■ PROVIDED RECORDS
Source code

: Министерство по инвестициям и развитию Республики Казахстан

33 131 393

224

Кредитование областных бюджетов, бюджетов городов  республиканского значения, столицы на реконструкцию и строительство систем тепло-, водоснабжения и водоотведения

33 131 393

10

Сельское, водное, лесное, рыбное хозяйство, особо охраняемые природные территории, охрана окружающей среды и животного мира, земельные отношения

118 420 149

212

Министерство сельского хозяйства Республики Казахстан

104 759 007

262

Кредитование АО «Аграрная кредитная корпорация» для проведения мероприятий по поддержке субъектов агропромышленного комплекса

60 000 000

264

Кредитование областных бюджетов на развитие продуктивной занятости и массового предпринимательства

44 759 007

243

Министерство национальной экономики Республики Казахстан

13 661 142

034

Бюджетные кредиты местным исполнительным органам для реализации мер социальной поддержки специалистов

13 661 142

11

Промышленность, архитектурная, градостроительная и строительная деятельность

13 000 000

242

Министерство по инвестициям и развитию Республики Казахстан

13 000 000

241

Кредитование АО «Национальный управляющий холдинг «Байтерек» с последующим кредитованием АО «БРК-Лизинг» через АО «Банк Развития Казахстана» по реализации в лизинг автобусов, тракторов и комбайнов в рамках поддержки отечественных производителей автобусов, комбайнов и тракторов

■ ABOUT THIS EXERCISE
State how many lines of the items above contain the word "Министерство". Give only the number.

■ SOLVED PROBLEM
4